[Opening INFORMATION section]

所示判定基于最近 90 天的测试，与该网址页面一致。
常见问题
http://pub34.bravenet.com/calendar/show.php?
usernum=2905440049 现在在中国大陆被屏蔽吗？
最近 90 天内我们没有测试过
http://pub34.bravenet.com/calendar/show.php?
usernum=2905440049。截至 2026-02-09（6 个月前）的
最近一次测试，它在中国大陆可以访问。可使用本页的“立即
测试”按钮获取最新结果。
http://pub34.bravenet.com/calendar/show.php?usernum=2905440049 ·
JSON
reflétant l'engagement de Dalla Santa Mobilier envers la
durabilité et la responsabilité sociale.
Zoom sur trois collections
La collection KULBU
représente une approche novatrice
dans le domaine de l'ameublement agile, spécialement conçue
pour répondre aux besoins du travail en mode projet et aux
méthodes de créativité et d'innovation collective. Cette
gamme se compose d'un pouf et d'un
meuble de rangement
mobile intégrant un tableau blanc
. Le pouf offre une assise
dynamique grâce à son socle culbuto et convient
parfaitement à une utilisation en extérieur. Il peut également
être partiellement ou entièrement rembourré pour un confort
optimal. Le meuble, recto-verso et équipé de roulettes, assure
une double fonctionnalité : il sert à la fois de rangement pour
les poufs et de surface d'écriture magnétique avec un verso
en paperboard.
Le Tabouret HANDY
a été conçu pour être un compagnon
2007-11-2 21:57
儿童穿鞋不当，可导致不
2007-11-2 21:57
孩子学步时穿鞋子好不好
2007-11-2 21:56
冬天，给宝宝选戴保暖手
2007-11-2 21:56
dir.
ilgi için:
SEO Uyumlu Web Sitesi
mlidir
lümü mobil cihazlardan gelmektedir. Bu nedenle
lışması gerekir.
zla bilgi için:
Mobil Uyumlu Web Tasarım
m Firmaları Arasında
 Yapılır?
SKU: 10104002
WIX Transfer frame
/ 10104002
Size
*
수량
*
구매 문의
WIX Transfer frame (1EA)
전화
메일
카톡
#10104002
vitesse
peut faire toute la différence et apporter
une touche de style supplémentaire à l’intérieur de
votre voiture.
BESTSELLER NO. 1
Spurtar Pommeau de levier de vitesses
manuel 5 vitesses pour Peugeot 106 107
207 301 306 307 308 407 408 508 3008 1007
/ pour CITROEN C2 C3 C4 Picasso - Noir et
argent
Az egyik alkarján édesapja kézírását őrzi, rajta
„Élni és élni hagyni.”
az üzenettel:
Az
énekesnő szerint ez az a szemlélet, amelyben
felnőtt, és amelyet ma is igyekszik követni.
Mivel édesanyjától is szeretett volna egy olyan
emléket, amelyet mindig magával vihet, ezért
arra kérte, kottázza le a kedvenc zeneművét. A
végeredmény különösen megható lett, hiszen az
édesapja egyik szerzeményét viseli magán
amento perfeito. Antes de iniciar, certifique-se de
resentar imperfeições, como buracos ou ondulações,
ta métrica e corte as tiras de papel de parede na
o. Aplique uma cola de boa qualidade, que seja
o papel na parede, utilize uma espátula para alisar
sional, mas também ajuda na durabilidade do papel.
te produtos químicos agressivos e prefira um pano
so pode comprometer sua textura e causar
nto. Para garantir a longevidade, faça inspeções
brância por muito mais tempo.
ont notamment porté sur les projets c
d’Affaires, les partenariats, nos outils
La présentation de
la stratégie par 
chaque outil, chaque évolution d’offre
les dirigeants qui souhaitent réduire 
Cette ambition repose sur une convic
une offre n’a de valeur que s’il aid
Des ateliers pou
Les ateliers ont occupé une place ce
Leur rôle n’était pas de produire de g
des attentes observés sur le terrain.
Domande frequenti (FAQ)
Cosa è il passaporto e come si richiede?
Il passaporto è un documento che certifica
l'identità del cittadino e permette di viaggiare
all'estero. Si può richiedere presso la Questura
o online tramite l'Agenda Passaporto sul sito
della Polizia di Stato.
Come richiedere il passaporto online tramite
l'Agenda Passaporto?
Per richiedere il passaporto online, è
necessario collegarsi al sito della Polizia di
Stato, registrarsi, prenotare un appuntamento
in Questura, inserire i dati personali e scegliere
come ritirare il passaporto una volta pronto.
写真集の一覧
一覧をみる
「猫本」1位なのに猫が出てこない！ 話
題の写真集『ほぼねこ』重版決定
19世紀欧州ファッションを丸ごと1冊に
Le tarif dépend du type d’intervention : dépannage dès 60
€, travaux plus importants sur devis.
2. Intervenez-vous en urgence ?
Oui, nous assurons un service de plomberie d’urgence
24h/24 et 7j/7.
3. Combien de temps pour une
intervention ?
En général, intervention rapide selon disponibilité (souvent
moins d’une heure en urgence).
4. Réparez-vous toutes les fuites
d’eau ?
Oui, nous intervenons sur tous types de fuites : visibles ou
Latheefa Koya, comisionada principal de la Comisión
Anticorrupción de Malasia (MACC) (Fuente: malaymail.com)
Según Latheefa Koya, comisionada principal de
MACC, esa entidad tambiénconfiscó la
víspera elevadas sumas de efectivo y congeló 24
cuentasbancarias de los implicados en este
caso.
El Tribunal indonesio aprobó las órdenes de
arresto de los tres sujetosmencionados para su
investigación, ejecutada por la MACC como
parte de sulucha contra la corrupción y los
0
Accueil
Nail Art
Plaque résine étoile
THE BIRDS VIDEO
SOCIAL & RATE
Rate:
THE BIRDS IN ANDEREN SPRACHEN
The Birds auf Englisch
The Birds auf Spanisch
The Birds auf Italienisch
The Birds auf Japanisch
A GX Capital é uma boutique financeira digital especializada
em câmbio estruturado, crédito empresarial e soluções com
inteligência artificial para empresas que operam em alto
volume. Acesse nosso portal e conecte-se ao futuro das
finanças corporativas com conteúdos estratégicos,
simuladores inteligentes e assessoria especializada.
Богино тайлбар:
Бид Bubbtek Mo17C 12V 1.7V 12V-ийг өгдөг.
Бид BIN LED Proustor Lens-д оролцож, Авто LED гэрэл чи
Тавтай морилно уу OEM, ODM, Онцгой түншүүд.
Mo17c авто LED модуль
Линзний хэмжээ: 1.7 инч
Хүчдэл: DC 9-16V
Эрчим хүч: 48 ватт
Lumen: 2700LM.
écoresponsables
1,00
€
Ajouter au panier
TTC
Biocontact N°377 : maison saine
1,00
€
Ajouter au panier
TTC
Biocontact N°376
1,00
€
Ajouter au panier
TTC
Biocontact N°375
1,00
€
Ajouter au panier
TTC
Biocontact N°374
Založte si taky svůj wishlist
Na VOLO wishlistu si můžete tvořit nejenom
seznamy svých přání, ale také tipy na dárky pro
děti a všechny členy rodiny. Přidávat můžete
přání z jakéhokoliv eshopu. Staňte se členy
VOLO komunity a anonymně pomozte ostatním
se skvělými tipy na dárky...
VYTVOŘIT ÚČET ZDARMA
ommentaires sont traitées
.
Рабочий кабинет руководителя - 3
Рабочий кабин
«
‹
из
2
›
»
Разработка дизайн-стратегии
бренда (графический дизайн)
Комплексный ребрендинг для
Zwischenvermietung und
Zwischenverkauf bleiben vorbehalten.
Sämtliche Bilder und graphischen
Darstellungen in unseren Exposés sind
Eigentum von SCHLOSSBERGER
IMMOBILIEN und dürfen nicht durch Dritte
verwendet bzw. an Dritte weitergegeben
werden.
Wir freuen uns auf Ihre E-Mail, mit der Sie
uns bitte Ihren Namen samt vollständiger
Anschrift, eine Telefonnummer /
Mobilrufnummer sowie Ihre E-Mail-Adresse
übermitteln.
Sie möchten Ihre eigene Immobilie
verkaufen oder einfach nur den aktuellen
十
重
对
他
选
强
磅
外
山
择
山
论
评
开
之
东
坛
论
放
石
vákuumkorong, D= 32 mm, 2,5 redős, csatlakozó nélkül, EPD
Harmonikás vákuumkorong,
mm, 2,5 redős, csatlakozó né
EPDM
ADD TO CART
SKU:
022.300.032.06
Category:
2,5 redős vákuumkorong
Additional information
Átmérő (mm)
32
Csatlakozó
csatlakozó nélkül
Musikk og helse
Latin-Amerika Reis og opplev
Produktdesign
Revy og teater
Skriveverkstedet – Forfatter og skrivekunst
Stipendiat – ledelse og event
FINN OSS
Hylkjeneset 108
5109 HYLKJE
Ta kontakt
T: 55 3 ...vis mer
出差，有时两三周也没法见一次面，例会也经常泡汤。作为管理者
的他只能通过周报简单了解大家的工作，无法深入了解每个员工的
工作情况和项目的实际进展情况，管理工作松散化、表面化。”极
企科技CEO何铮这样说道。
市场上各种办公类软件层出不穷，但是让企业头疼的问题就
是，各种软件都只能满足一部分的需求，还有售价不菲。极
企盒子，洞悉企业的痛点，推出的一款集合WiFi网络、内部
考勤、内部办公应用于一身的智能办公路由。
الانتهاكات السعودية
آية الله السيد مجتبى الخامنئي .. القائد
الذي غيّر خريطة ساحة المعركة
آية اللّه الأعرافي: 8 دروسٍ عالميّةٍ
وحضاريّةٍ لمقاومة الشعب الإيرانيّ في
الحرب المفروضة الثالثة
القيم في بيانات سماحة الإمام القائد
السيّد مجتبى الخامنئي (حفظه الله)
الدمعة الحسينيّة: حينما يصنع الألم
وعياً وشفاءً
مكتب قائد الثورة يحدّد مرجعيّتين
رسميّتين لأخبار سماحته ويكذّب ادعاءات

[Closing INFORMATION section]

◆ **TASK TO COMPLETE**: Find every line in the records that has the word "vákuumkorong". Then report the count alone.

◆ **FINAL ANSWER**: 3